Try it = Give the data again exactly, without its images.

Supplied information =
★ ★ ★ ★ ★ ★ ★
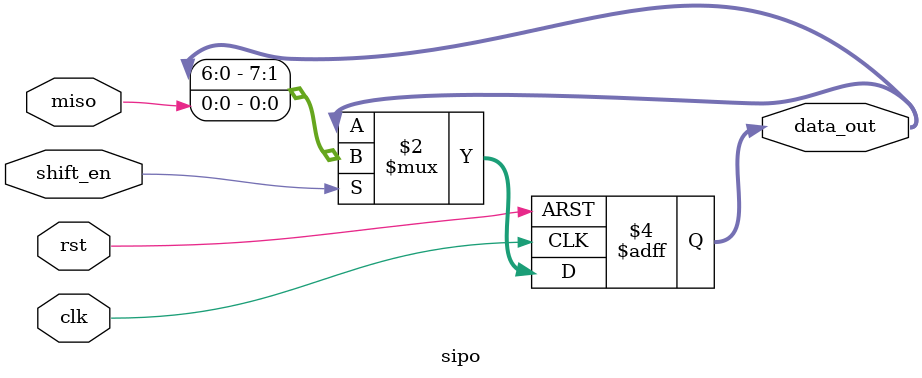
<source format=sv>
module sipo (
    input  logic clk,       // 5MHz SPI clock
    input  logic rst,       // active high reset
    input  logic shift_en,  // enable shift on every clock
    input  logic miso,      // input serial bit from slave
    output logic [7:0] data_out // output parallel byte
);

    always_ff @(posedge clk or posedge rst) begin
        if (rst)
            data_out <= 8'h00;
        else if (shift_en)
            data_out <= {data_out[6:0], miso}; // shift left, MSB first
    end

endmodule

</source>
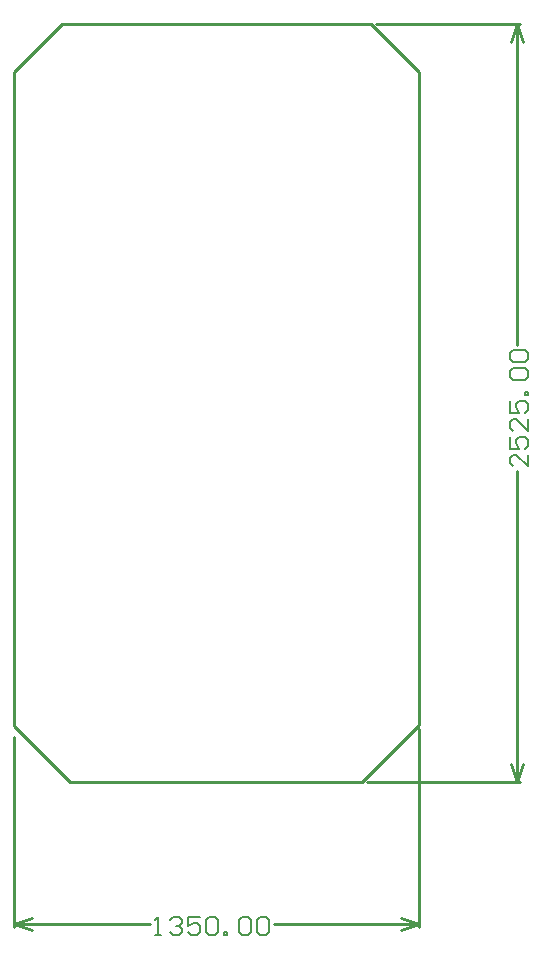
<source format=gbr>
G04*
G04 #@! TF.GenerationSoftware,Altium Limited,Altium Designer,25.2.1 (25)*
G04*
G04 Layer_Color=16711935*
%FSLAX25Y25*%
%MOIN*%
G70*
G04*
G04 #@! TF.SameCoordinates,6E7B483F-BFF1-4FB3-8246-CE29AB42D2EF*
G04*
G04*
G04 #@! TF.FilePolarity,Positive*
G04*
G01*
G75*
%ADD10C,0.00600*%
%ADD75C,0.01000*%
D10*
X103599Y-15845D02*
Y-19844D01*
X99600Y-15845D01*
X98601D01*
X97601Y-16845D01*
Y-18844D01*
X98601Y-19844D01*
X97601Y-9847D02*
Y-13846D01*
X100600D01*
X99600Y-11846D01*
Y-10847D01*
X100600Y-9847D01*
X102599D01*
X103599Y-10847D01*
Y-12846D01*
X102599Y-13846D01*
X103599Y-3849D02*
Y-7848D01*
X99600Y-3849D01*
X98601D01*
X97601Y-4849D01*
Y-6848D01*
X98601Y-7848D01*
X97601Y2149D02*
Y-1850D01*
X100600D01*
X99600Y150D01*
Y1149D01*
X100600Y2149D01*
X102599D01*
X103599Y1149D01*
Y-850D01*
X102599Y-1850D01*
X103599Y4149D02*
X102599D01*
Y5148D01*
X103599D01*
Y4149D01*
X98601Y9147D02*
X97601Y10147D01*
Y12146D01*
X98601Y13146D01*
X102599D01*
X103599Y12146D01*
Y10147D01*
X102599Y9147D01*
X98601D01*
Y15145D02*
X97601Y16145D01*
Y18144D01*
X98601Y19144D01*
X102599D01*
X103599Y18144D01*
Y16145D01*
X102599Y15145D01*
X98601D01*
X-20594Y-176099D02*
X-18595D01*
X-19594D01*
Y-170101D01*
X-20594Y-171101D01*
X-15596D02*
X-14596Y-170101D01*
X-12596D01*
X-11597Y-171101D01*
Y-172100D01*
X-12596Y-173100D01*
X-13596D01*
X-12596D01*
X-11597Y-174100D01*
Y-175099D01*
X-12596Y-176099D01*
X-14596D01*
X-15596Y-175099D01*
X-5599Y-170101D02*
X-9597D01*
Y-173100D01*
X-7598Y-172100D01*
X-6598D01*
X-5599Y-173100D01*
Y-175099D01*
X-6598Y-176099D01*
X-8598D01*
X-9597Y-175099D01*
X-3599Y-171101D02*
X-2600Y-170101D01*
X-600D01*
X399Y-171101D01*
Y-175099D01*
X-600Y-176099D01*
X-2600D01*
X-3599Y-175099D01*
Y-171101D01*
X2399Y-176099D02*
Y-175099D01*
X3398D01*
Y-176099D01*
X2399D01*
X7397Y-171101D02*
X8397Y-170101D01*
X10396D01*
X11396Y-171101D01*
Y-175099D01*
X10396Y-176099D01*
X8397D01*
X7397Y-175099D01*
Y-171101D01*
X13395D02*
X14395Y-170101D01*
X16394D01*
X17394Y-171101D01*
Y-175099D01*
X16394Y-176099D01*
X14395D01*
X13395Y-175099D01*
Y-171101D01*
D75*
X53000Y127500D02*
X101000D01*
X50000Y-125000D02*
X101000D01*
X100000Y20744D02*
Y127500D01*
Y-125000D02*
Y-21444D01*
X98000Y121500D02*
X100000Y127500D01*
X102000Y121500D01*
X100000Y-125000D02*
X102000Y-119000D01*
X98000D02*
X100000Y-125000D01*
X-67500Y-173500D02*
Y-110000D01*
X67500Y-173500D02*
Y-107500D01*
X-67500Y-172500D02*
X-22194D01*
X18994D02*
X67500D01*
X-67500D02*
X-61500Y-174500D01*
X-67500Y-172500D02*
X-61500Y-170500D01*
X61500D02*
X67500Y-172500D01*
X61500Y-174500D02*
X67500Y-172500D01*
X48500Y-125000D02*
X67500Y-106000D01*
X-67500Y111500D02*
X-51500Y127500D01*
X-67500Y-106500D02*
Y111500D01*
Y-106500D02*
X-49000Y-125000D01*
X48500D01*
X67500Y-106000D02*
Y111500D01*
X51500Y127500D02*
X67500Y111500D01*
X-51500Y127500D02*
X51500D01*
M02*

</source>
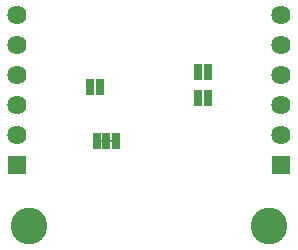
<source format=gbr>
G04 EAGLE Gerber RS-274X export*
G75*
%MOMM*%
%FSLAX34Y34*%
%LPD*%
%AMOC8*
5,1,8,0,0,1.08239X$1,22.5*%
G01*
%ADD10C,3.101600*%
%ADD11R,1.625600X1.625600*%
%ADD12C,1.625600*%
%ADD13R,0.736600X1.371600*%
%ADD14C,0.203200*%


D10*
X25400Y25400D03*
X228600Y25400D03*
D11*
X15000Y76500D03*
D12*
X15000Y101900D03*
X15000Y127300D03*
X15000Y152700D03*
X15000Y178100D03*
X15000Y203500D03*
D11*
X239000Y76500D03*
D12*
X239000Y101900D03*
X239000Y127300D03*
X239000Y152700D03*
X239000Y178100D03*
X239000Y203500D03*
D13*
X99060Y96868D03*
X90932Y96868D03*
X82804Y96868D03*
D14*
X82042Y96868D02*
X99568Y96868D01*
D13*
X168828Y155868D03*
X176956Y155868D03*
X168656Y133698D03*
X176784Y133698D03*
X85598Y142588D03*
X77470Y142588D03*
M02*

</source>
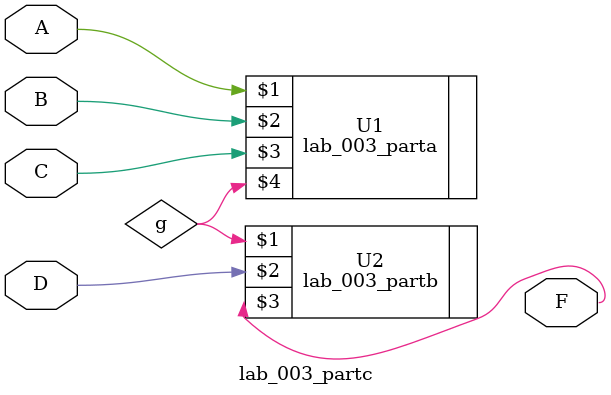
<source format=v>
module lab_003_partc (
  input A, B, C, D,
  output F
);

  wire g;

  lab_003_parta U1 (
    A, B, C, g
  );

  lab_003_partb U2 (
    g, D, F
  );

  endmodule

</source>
★ ★ ★ ★ ★ ★ ★
Exercise answer =
<source format=sv>
module sipo (
    input  logic clk,       // 5MHz SPI clock
    input  logic rst,       // active high reset
    input  logic shift_en,  // enable shift on every clock
    input  logic miso,      // input serial bit from slave
    output logic [7:0] data_out // output parallel byte
);

    always_ff @(posedge clk or posedge rst) begin
        if (rst)
            data_out <= 8'h00;
        else if (shift_en)
            data_out <= {data_out[6:0], miso}; // shift left, MSB first
    end

endmodule

</source>
<source format=gbr>
G04*
G04 #@! TF.GenerationSoftware,Altium Limited,Altium Designer,25.2.1 (25)*
G04*
G04 Layer_Color=16711935*
%FSLAX25Y25*%
%MOIN*%
G70*
G04*
G04 #@! TF.SameCoordinates,6E7B483F-BFF1-4FB3-8246-CE29AB42D2EF*
G04*
G04*
G04 #@! TF.FilePolarity,Positive*
G04*
G01*
G75*
%ADD10C,0.00600*%
%ADD75C,0.01000*%
D10*
X103599Y-15845D02*
Y-19844D01*
X99600Y-15845D01*
X98601D01*
X97601Y-16845D01*
Y-18844D01*
X98601Y-19844D01*
X97601Y-9847D02*
Y-13846D01*
X100600D01*
X99600Y-11846D01*
Y-10847D01*
X100600Y-9847D01*
X102599D01*
X103599Y-10847D01*
Y-12846D01*
X102599Y-13846D01*
X103599Y-3849D02*
Y-7848D01*
X99600Y-3849D01*
X98601D01*
X97601Y-4849D01*
Y-6848D01*
X98601Y-7848D01*
X97601Y2149D02*
Y-1850D01*
X100600D01*
X99600Y150D01*
Y1149D01*
X100600Y2149D01*
X102599D01*
X103599Y1149D01*
Y-850D01*
X102599Y-1850D01*
X103599Y4149D02*
X102599D01*
Y5148D01*
X103599D01*
Y4149D01*
X98601Y9147D02*
X97601Y10147D01*
Y12146D01*
X98601Y13146D01*
X102599D01*
X103599Y12146D01*
Y10147D01*
X102599Y9147D01*
X98601D01*
Y15145D02*
X97601Y16145D01*
Y18144D01*
X98601Y19144D01*
X102599D01*
X103599Y18144D01*
Y16145D01*
X102599Y15145D01*
X98601D01*
X-20594Y-176099D02*
X-18595D01*
X-19594D01*
Y-170101D01*
X-20594Y-171101D01*
X-15596D02*
X-14596Y-170101D01*
X-12596D01*
X-11597Y-171101D01*
Y-172100D01*
X-12596Y-173100D01*
X-13596D01*
X-12596D01*
X-11597Y-174100D01*
Y-175099D01*
X-12596Y-176099D01*
X-14596D01*
X-15596Y-175099D01*
X-5599Y-170101D02*
X-9597D01*
Y-173100D01*
X-7598Y-172100D01*
X-6598D01*
X-5599Y-173100D01*
Y-175099D01*
X-6598Y-176099D01*
X-8598D01*
X-9597Y-175099D01*
X-3599Y-171101D02*
X-2600Y-170101D01*
X-600D01*
X399Y-171101D01*
Y-175099D01*
X-600Y-176099D01*
X-2600D01*
X-3599Y-175099D01*
Y-171101D01*
X2399Y-176099D02*
Y-175099D01*
X3398D01*
Y-176099D01*
X2399D01*
X7397Y-171101D02*
X8397Y-170101D01*
X10396D01*
X11396Y-171101D01*
Y-175099D01*
X10396Y-176099D01*
X8397D01*
X7397Y-175099D01*
Y-171101D01*
X13395D02*
X14395Y-170101D01*
X16394D01*
X17394Y-171101D01*
Y-175099D01*
X16394Y-176099D01*
X14395D01*
X13395Y-175099D01*
Y-171101D01*
D75*
X53000Y127500D02*
X101000D01*
X50000Y-125000D02*
X101000D01*
X100000Y20744D02*
Y127500D01*
Y-125000D02*
Y-21444D01*
X98000Y121500D02*
X100000Y127500D01*
X102000Y121500D01*
X100000Y-125000D02*
X102000Y-119000D01*
X98000D02*
X100000Y-125000D01*
X-67500Y-173500D02*
Y-110000D01*
X67500Y-173500D02*
Y-107500D01*
X-67500Y-172500D02*
X-22194D01*
X18994D02*
X67500D01*
X-67500D02*
X-61500Y-174500D01*
X-67500Y-172500D02*
X-61500Y-170500D01*
X61500D02*
X67500Y-172500D01*
X61500Y-174500D02*
X67500Y-172500D01*
X48500Y-125000D02*
X67500Y-106000D01*
X-67500Y111500D02*
X-51500Y127500D01*
X-67500Y-106500D02*
Y111500D01*
Y-106500D02*
X-49000Y-125000D01*
X48500D01*
X67500Y-106000D02*
Y111500D01*
X51500Y127500D02*
X67500Y111500D01*
X-51500Y127500D02*
X51500D01*
M02*

</source>
<source format=gbr>
G04 EAGLE Gerber RS-274X export*
G75*
%MOMM*%
%FSLAX34Y34*%
%LPD*%
%AMOC8*
5,1,8,0,0,1.08239X$1,22.5*%
G01*
%ADD10C,3.101600*%
%ADD11R,1.625600X1.625600*%
%ADD12C,1.625600*%
%ADD13R,0.736600X1.371600*%
%ADD14C,0.203200*%


D10*
X25400Y25400D03*
X228600Y25400D03*
D11*
X15000Y76500D03*
D12*
X15000Y101900D03*
X15000Y127300D03*
X15000Y152700D03*
X15000Y178100D03*
X15000Y203500D03*
D11*
X239000Y76500D03*
D12*
X239000Y101900D03*
X239000Y127300D03*
X239000Y152700D03*
X239000Y178100D03*
X239000Y203500D03*
D13*
X99060Y96868D03*
X90932Y96868D03*
X82804Y96868D03*
D14*
X82042Y96868D02*
X99568Y96868D01*
D13*
X168828Y155868D03*
X176956Y155868D03*
X168656Y133698D03*
X176784Y133698D03*
X85598Y142588D03*
X77470Y142588D03*
M02*

</source>
<source format=v>
module lab_003_partc (
  input A, B, C, D,
  output F
);

  wire g;

  lab_003_parta U1 (
    A, B, C, g
  );

  lab_003_partb U2 (
    g, D, F
  );

  endmodule

</source>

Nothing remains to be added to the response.